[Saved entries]

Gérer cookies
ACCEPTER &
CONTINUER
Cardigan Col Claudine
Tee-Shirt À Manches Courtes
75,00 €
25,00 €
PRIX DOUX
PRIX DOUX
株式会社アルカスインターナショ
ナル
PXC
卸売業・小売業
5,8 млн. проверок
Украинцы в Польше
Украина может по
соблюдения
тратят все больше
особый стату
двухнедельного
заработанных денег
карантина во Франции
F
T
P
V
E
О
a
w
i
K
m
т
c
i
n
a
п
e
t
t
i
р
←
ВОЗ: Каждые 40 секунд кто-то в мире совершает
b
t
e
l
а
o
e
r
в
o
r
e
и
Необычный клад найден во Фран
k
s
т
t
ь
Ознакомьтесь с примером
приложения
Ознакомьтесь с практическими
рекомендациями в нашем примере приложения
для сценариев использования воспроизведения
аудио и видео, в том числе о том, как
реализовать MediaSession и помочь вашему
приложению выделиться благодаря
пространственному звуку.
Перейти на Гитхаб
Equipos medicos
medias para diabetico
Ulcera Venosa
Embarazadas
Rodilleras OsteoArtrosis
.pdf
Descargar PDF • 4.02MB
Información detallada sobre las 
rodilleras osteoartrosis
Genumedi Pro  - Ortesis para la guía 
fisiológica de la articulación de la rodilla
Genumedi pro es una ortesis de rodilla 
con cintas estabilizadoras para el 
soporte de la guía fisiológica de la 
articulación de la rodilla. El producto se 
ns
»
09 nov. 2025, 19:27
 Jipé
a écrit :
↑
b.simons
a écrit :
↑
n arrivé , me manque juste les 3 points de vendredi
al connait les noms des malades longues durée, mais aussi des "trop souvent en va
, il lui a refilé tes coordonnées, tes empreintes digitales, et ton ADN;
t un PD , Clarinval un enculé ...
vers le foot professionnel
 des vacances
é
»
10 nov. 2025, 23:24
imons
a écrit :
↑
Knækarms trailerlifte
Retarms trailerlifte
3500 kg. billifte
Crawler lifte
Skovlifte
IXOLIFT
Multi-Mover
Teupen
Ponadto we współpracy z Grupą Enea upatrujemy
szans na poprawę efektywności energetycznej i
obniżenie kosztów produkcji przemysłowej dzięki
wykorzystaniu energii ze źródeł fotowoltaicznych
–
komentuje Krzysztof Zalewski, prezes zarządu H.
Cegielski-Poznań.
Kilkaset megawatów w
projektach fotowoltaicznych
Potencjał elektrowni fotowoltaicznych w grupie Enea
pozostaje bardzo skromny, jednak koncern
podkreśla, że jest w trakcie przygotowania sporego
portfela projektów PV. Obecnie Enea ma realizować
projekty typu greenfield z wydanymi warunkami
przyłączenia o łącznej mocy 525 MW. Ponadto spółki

Directions for this task: From the opening line of the data above, please print each line as written up to and including the line that contains "vers le foot professionnel", and nothing more.

Reply to the task:
Gérer cookies
ACCEPTER &
CONTINUER
Cardigan Col Claudine
Tee-Shirt À Manches Courtes
75,00 €
25,00 €
PRIX DOUX
PRIX DOUX
株式会社アルカスインターナショ
ナル
PXC
卸売業・小売業
5,8 млн. проверок
Украинцы в Польше
Украина может по
соблюдения
тратят все больше
особый стату
двухнедельного
заработанных денег
карантина во Франции
F
T
P
V
E
О
a
w
i
K
m
т
c
i
n
a
п
e
t
t
i
р
←
ВОЗ: Каждые 40 секунд кто-то в мире совершает
b
t
e
l
а
o
e
r
в
o
r
e
и
Необычный клад найден во Фран
k
s
т
t
ь
Ознакомьтесь с примером
приложения
Ознакомьтесь с практическими
рекомендациями в нашем примере приложения
для сценариев использования воспроизведения
аудио и видео, в том числе о том, как
реализовать MediaSession и помочь вашему
приложению выделиться благодаря
пространственному звуку.
Перейти на Гитхаб
Equipos medicos
medias para diabetico
Ulcera Venosa
Embarazadas
Rodilleras OsteoArtrosis
.pdf
Descargar PDF • 4.02MB
Información detallada sobre las 
rodilleras osteoartrosis
Genumedi Pro  - Ortesis para la guía 
fisiológica de la articulación de la rodilla
Genumedi pro es una ortesis de rodilla 
con cintas estabilizadoras para el 
soporte de la guía fisiológica de la 
articulación de la rodilla. El producto se 
ns
»
09 nov. 2025, 19:27
 Jipé
a écrit :
↑
b.simons
a écrit :
↑
n arrivé , me manque juste les 3 points de vendredi
al connait les noms des malades longues durée, mais aussi des "trop souvent en va
, il lui a refilé tes coordonnées, tes empreintes digitales, et ton ADN;
t un PD , Clarinval un enculé ...
vers le foot professionnel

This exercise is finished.